▸ Extracted data entries:

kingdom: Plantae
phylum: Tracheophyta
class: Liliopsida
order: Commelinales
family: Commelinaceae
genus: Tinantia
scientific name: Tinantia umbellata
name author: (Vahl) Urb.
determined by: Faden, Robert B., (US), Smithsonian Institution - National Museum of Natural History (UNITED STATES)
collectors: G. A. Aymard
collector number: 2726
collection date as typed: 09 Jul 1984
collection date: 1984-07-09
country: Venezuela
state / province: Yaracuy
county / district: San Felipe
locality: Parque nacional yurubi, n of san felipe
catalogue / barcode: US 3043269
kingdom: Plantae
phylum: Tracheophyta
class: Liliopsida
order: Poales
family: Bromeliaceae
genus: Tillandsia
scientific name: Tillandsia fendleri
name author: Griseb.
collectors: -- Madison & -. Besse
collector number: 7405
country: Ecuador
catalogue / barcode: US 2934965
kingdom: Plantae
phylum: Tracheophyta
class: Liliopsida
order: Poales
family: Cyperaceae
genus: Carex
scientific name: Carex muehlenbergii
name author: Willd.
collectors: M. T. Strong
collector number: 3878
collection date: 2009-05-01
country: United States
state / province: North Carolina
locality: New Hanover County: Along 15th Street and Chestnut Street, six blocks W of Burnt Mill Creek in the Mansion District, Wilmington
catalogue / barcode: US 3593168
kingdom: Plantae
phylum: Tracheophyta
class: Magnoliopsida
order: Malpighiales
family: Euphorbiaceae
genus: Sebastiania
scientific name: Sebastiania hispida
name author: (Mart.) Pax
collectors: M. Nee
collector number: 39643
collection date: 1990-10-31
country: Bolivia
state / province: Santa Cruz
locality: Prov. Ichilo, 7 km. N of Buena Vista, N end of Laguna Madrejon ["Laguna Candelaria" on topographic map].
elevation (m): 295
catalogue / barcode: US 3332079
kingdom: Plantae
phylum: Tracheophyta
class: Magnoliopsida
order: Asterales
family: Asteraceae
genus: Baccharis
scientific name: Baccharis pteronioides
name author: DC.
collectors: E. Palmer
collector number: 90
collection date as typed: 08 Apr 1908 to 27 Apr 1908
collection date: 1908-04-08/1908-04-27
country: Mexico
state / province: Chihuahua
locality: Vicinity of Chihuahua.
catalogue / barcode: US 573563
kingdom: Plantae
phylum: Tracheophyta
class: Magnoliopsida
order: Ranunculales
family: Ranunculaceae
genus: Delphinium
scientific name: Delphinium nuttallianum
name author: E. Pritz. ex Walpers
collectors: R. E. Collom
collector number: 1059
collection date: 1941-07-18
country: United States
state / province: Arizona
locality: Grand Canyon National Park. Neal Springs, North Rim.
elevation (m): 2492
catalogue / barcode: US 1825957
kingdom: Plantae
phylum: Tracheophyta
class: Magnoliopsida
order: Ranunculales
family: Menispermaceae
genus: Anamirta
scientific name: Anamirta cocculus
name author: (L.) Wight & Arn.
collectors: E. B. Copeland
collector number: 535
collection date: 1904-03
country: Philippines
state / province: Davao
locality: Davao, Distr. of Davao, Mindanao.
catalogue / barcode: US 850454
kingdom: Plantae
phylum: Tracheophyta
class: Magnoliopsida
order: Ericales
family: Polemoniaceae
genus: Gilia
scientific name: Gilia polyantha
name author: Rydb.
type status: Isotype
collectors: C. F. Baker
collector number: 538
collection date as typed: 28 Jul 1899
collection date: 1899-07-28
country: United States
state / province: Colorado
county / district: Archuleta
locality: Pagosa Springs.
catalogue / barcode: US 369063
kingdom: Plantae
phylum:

▸ Exercise:
Can you replace "catalogue / barcode" with "catalog number" in every one of the rows above and leave everything else as it is?

▸ Written answer:
kingdom: Plantae
phylum: Tracheophyta
class: Liliopsida
order: Commelinales
family: Commelinaceae
genus: Tinantia
scientific name: Tinantia umbellata
name author: (Vahl) Urb.
determined by: Faden, Robert B., (US), Smithsonian Institution - National Museum of Natural History (UNITED STATES)
collectors: G. A. Aymard
collector number: 2726
collection date as typed: 09 Jul 1984
collection date: 1984-07-09
country: Venezuela
state / province: Yaracuy
county / district: San Felipe
locality: Parque nacional yurubi, n of san felipe
catalog number: US 3043269
kingdom: Plantae
phylum: Tracheophyta
class: Liliopsida
order: Poales
family: Bromeliaceae
genus: Tillandsia
scientific name: Tillandsia fendleri
name author: Griseb.
collectors: -- Madison & -. Besse
collector number: 7405
country: Ecuador
catalog number: US 2934965
kingdom: Plantae
phylum: Tracheophyta
class: Liliopsida
order: Poales
family: Cyperaceae
genus: Carex
scientific name: Carex muehlenbergii
name author: Willd.
collectors: M. T. Strong
collector number: 3878
collection date: 2009-05-01
country: United States
state / province: North Carolina
locality: New Hanover County: Along 15th Street and Chestnut Street, six blocks W of Burnt Mill Creek in the Mansion District, Wilmington
catalog number: US 3593168
kingdom: Plantae
phylum: Tracheophyta
class: Magnoliopsida
order: Malpighiales
family: Euphorbiaceae
genus: Sebastiania
scientific name: Sebastiania hispida
name author: (Mart.) Pax
collectors: M. Nee
collector number: 39643
collection date: 1990-10-31
country: Bolivia
state / province: Santa Cruz
locality: Prov. Ichilo, 7 km. N of Buena Vista, N end of Laguna Madrejon ["Laguna Candelaria" on topographic map].
elevation (m): 295
catalog number: US 3332079
kingdom: Plantae
phylum: Tracheophyta
class: Magnoliopsida
order: Asterales
family: Asteraceae
genus: Baccharis
scientific name: Baccharis pteronioides
name author: DC.
collectors: E. Palmer
collector number: 90
collection date as typed: 08 Apr 1908 to 27 Apr 1908
collection date: 1908-04-08/1908-04-27
country: Mexico
state / province: Chihuahua
locality: Vicinity of Chihuahua.
catalog number: US 573563
kingdom: Plantae
phylum: Tracheophyta
class: Magnoliopsida
order: Ranunculales
family: Ranunculaceae
genus: Delphinium
scientific name: Delphinium nuttallianum
name author: E. Pritz. ex Walpers
collectors: R. E. Collom
collector number: 1059
collection date: 1941-07-18
country: United States
state / province: Arizona
locality: Grand Canyon National Park. Neal Springs, North Rim.
elevation (m): 2492
catalog number: US 1825957
kingdom: Plantae
phylum: Tracheophyta
class: Magnoliopsida
order: Ranunculales
family: Menispermaceae
genus: Anamirta
scientific name: Anamirta cocculus
name author: (L.) Wight & Arn.
collectors: E. B. Copeland
collector number: 535
collection date: 1904-03
country: Philippines
state / province: Davao
locality: Davao, Distr. of Davao, Mindanao.
catalog number: US 850454
kingdom: Plantae
phylum: Tracheophyta
class: Magnoliopsida
order: Ericales
family: Polemoniaceae
genus: Gilia
scientific name: Gilia polyantha
name author: Rydb.
type status: Isotype
collectors: C. F. Baker
collector number: 538
collection date as typed: 28 Jul 1899
collection date: 1899-07-28
country: United States
state / province: Colorado
county / district: Archuleta
locality: Pagosa Springs.
catalog number: US 369063
kingdom: Plantae
phylum:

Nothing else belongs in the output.